Por Verônica…
Hoje, juro... não sei o que está acontecendo comigo.
Um calor sem igual, um estresse fora do comum com esses relatórios, e ainda me vem uma mulherzinha de não sei onde... Brasília, não é? — tento forçar a memória da frase: “Vou poder te levar embora?”
Reviro os olhos, tentando me concentrar no que realmente importa, mas é impossível. A cena se repete na minha cabeça como um disco riscado.
A maneira como ela — Elise, era esse o nome, se não me engano — cumprimentou a Clara, toda sorrisos e intimidades não declaradas.
E o pior... foi a forma como Clara retribuiu.
Aquele abraço, aquele riso leve, aquela expressão que nunca vi quando está comigo.
Respiro fundo, tentando aliviar o nó no peito. Em vão.
Por que aquilo me incomoda tanto?
Ela é apenas uma funcionária.
Uma simples funcionária.
Mas meu corpo parece não ter entendido essa parte.
Cada vez que ela fala, meu olhar a procura.
Cada vez que ela sorri, algo em mim se contorce.
Finjo estar atenta a tudo que Igor me diz, porque sei que o assunto é importante.
Compradores, fornecedores, trocas de mercadorias, boletos, notas… — tudo ecoa como ruído distante. Tento me concentrar, mas cada palavra parece se dissolver no ar antes de chegar até mim.
Solto um suspiro mais intenso do que pretendia. O bastante para chamar a atenção do meu irmão, que pausa o que está dizendo e me lança um olhar de leve desconfiança.
— Está tudo bem, Verônica? — pergunta, franzindo o cenho.
Respiro fundo, forçando um sorriso profissional, daqueles que usei a vida toda para esconder qualquer fraqueza.
— Tudo, tudo… só me enrolei um pouco entre um assunto e outro. — respondo, ajeitando a lapiseira entre os dedos, como se o simples gesto pudesse me ancorar à realidade.
Mas sei que ele percebeu.

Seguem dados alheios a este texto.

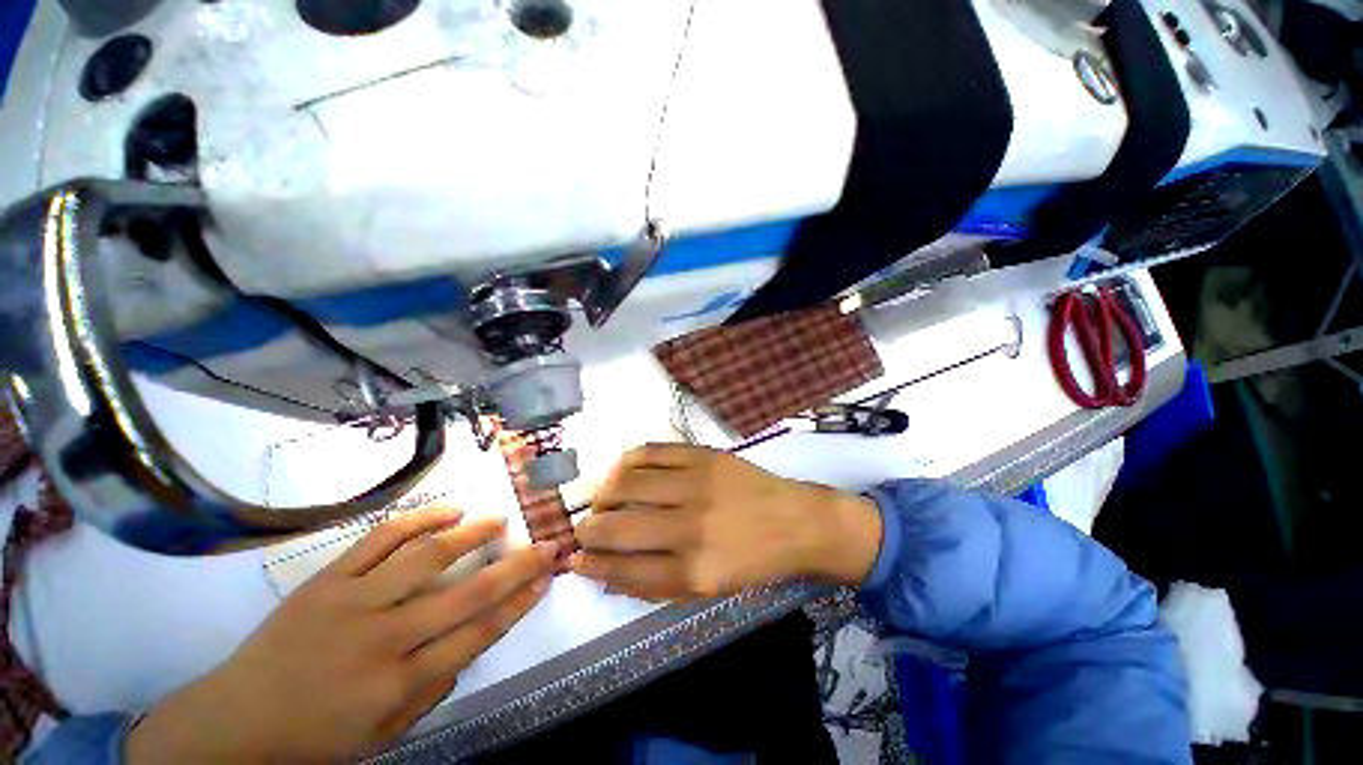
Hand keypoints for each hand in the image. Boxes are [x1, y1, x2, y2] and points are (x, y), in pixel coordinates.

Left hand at [126, 505, 559, 762]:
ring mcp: (353, 601)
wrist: (236, 722)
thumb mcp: (384, 733)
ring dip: (471, 533)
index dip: (519, 602)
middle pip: (466, 593)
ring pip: (427, 557)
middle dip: (515, 566)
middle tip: (545, 544)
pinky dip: (419, 520)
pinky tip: (448, 509)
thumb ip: (434, 687)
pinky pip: (379, 540)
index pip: (478, 634)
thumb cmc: (317, 737)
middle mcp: (383, 637)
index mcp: (399, 682)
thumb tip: (472, 641)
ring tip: (499, 518)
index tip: (546, 578)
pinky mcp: (327, 580)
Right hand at [570, 444, 881, 600]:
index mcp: (693, 571)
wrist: (797, 521)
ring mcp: (697, 484)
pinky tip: (623, 468)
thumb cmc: (753, 561)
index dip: (591, 564)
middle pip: (618, 526)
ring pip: (628, 482)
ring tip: (602, 498)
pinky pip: (653, 451)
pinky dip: (629, 459)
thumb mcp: (708, 589)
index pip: (622, 568)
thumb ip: (656, 582)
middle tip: (583, 527)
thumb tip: (607, 571)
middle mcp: (691, 527)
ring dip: (603, 492)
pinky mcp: (705, 455)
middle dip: (588, 529)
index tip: (574, 558)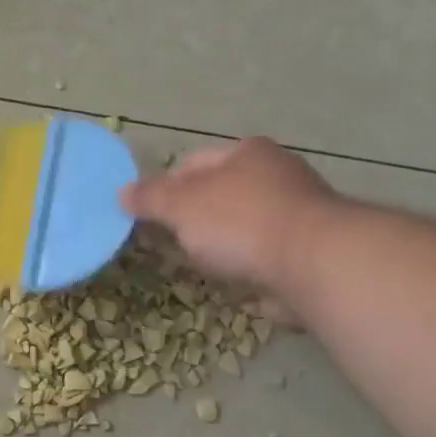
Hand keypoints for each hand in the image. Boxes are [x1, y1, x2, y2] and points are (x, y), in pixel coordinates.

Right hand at [120, 138, 340, 320]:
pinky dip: (249, 267)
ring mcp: (297, 213)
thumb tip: (122, 193)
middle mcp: (277, 175)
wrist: (313, 264)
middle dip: (195, 218)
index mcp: (247, 152)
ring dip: (223, 245)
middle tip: (172, 243)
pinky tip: (235, 284)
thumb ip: (150, 198)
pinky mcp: (309, 251)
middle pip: (221, 194)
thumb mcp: (181, 205)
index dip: (166, 186)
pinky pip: (265, 256)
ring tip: (202, 267)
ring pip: (243, 227)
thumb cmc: (240, 222)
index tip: (149, 216)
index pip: (193, 162)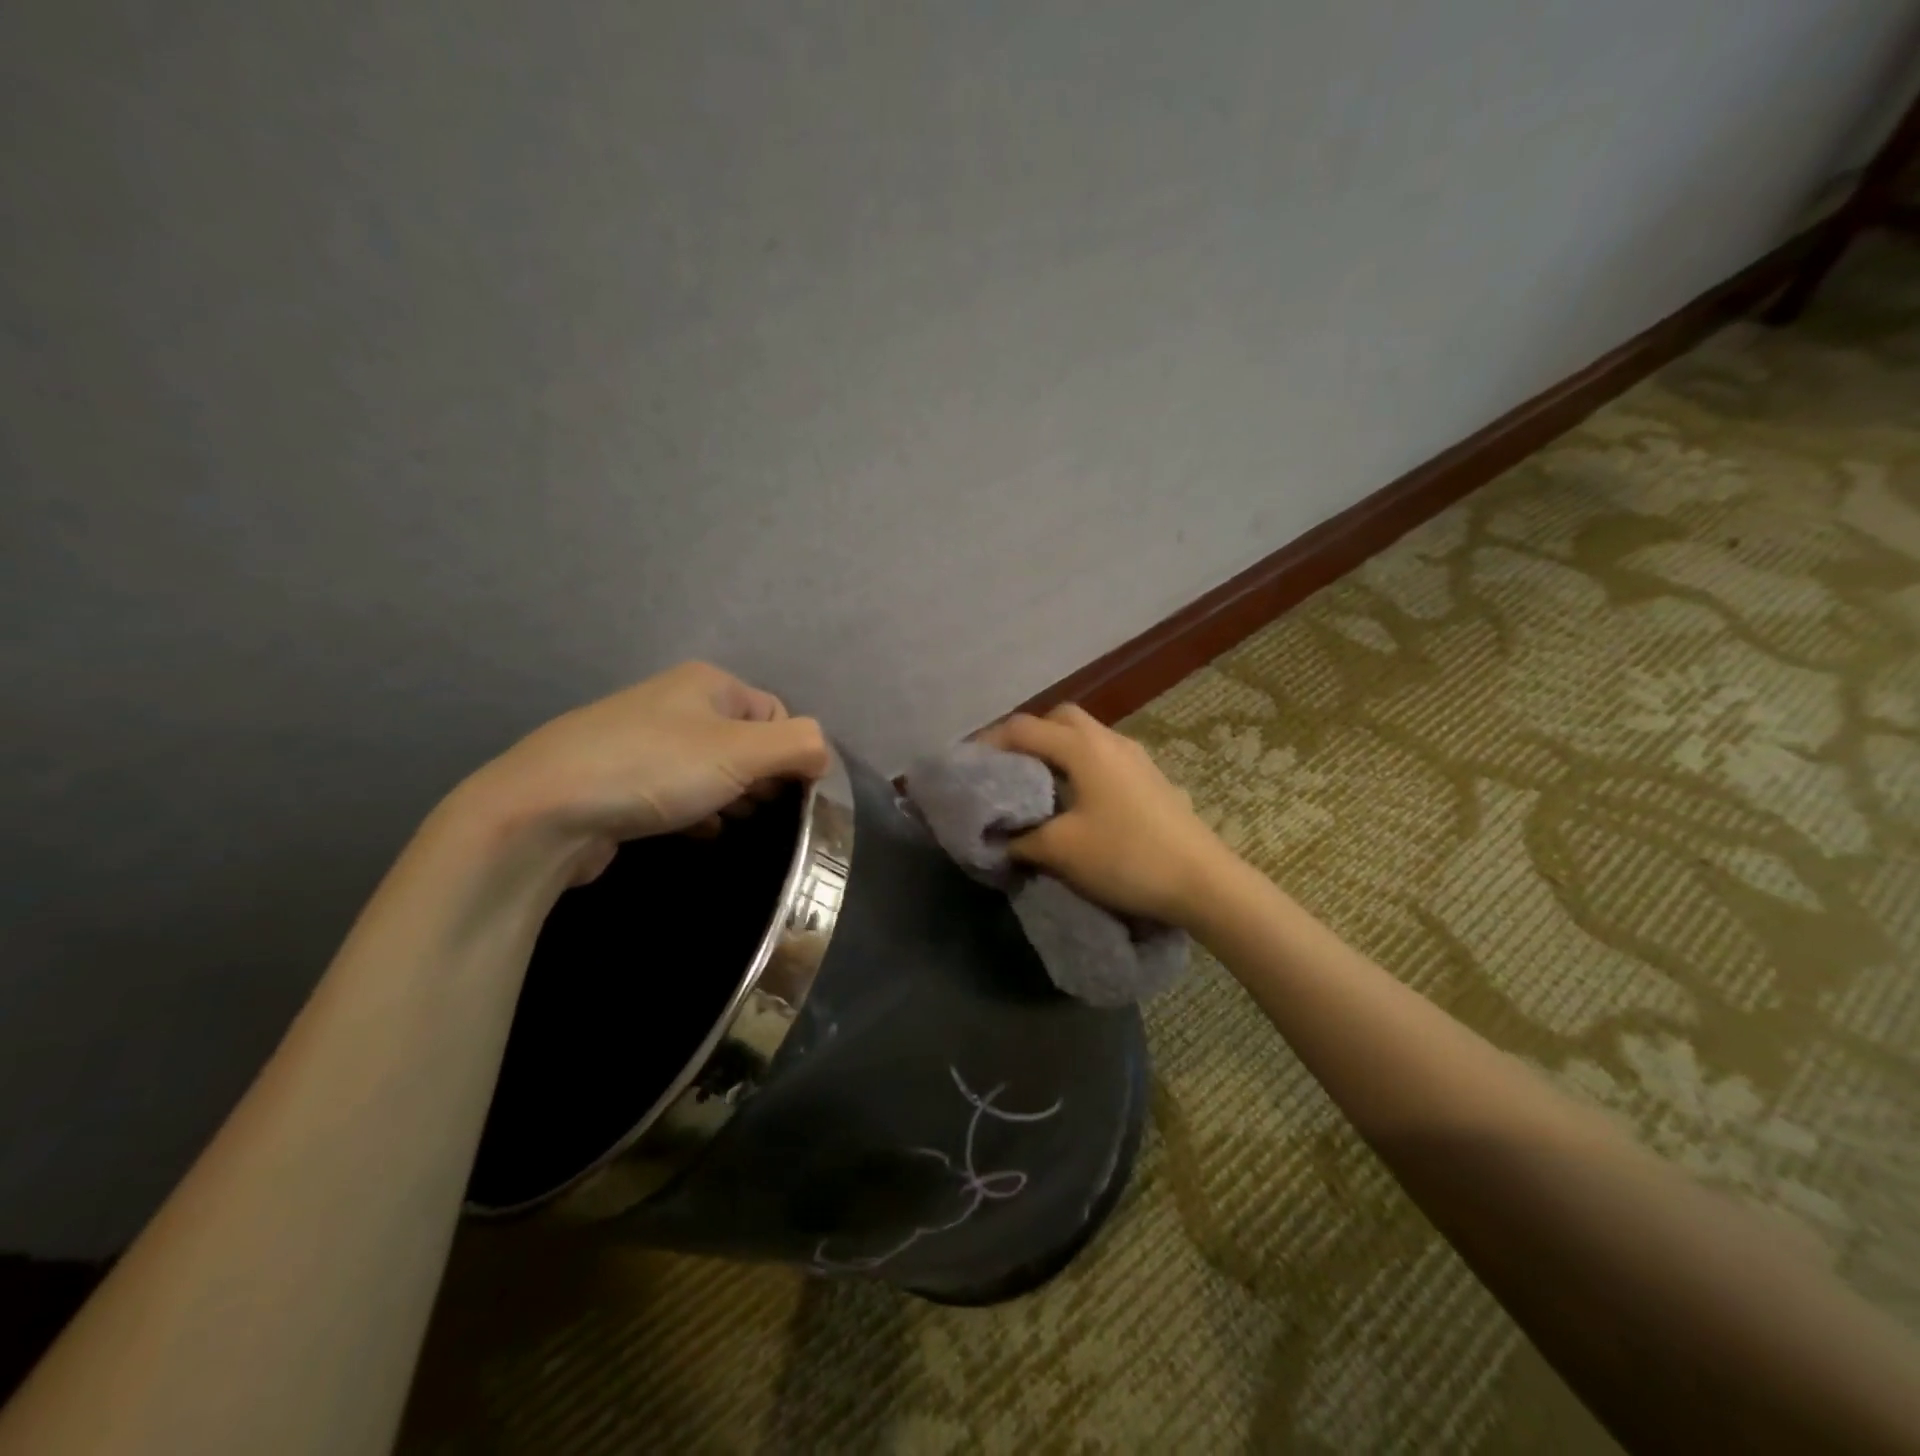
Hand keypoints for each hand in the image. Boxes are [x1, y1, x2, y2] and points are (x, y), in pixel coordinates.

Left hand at [456, 661, 830, 886]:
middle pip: (745, 742)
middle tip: (755, 810)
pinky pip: (677, 791)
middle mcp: (675, 702)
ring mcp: (643, 740)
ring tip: (727, 824)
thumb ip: (799, 745)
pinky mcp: (620, 779)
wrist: (543, 810)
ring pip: (711, 770)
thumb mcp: (741, 752)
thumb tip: (823, 754)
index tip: (785, 794)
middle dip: (760, 780)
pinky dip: (695, 811)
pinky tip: (695, 833)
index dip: (790, 755)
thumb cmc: (654, 769)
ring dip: (729, 799)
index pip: (776, 714)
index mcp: (708, 684)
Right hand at [978, 704, 1226, 925]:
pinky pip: (1105, 757)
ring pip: (1086, 736)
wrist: (1203, 881)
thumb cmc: (1126, 857)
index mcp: (1083, 748)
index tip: (968, 766)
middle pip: (1059, 719)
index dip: (989, 742)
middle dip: (1028, 736)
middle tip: (1008, 768)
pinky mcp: (1152, 778)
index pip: (1023, 728)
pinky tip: (1079, 801)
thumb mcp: (1061, 850)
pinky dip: (1081, 766)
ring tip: (1039, 785)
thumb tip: (999, 838)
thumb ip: (1021, 839)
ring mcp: (1136, 757)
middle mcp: (1110, 740)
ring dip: (1058, 750)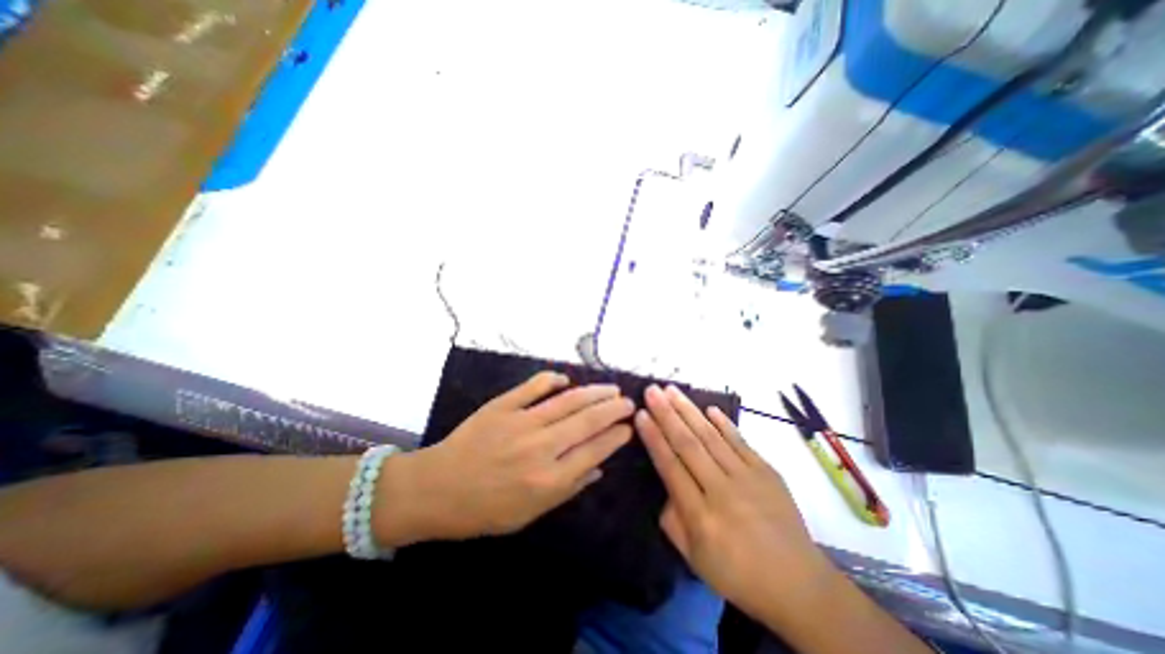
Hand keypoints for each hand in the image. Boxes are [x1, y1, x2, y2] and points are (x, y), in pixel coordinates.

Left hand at [375, 373, 634, 547]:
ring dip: (593, 392)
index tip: (628, 427)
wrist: (436, 489)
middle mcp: (540, 448)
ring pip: (567, 401)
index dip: (615, 437)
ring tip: (610, 388)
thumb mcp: (529, 514)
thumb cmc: (485, 509)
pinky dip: (552, 379)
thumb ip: (568, 489)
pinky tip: (566, 378)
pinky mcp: (502, 406)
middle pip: (586, 421)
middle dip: (612, 409)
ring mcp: (520, 422)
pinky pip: (533, 386)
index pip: (594, 451)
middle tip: (628, 401)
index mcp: (548, 481)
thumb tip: (598, 468)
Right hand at [634, 385, 832, 620]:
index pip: (670, 466)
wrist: (800, 585)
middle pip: (688, 444)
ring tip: (672, 390)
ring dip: (689, 411)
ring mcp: (748, 478)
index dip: (654, 438)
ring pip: (711, 437)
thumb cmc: (739, 574)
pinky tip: (709, 408)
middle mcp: (722, 491)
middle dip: (667, 414)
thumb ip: (672, 521)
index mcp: (701, 516)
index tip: (641, 414)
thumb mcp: (694, 560)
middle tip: (651, 390)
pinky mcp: (767, 472)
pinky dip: (724, 423)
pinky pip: (741, 441)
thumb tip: (665, 486)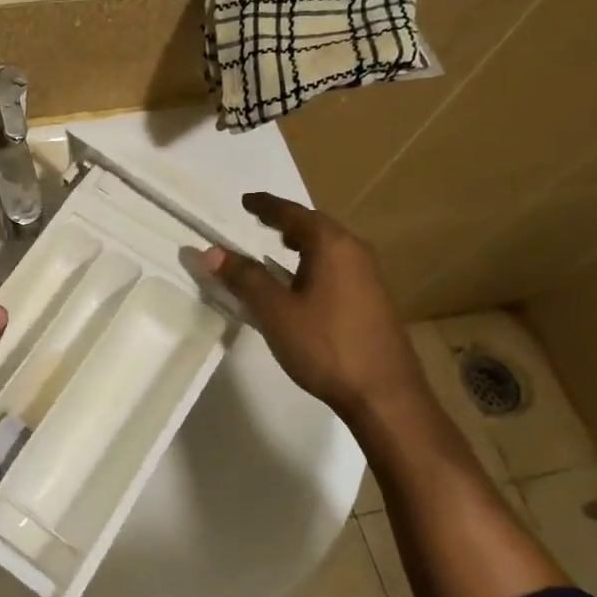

Igor sempre percebe.
Tento voltar aos números, às tabelas, aos contratos... mas o que me vem à mente é o rosto dela.
Clara.
A voz dela ainda ressoa em algum canto da minha cabeça — e, se eu me permitir pensar demais, talvez o controle que tanto prezo se desfaça por completo.
Já estávamos há quase uma hora naquele escritório, e boa parte desse tempo me vi presa nos meus próprios pensamentos — especificamente, no ato impulsivo que tive com Clara.
— Acho que vamos dar uma pausa... — diz Igor, olhando o celular ao ouvir o toque da Lia.
Agradeço mentalmente à minha cunhada como se ela tivesse acabado de me salvar de um incêndio. Vejo Igor levantar-se, atender e sair pela porta, deixando-me sozinha. Finalmente, posso respirar.
Encosto-me na cadeira, fecho os olhos e tento organizar o caos dentro de mim.
O que está acontecendo comigo?
Como algo tão pequeno — um toque, um olhar, uma provocação — conseguiu me desarmar dessa forma?
Sinto o corpo esquentar de novo. Um calor irritante, desconfortável, que sobe até o rosto.
— Meu Deus, que calor! — murmuro, abanando as mãos, mais para espantar o turbilhão de pensamentos do que o clima em si.
Não posso dizer que é só desejo.
Porque, no fundo, há algo mais.
Carinho.
Preocupação.
Ciúmes, talvez.
E, acima de tudo, uma estranha admiração pela maneira como ela enxerga a vida — simples, leve, livre.
Mas apaixonada?
Isso, não! — digo em voz alta, para que o som das palavras me convença da mentira.
Ainda assim, o eco do que acabo de negar volta como um lembrete incômodo.
Porque, se eu não cuidar do que estou sentindo, não vai demorar para que o inevitável aconteça.
Solto o ar e me deixo cair na cadeira, permitindo que o peso dos pensamentos me domine. O teto parece girar devagar enquanto minha mente percorre uma lista de tudo que torna isso — nós — tão errado:
o mercado, a imagem, a empresa no exterior... e a Ana.
Fecho os olhos por um instante.
E percebo, com certo desespero, que nada disso é suficiente para me convencer a parar de pensar nela.